• Yearling

    Guys were talking about something like a $1000 premium for the PK-100 since all the craziness or the past few years. YouTube video from PS Seasonings a few weeks ago showed a window in the door of theirs & the host mentioned it was a prototype. Just a couple of bits to consider.

  • Power User Regular Contributors Smoker Build Expert Bowl Choppers Nebraska Veteran Team Camo

  • Team Blue North Dakota Old-Timer Veteran Sous Vide Grilla Pellet Smoker

    I do not have any experience with the PK, but I have had a Smokin-It #3 analog since 2014 and it is still going strong. I am actually a moderator on the Smokin-It site, but have not been active there for a couple of years. I still love my Smokin-It smoker and use it every year although I have also started using a pellet smoker for some things primarily for convenience. But, for pure smoking, I would always choose the Smokin-It over the pellet smoker.

▸ PROVIDED DATA
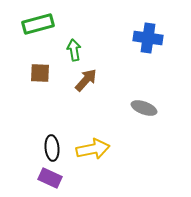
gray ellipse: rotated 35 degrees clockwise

▸ GIVEN TASK 1
Return everything in the smoker forum posts from "Guys were talking" down to "bits to consider.".
▸ GIVEN TASK 2
In the smoker forum posts, what did the PS Seasonings host say about the window in the door?

▸ WORKED ANSWER 1
Guys were talking about something like a $1000 premium for the PK-100 since all the craziness or the past few years. YouTube video from PS Seasonings a few weeks ago showed a window in the door of theirs & the host mentioned it was a prototype. Just a couple of bits to consider.

▸ WORKED ANSWER 2
The host said it was a prototype.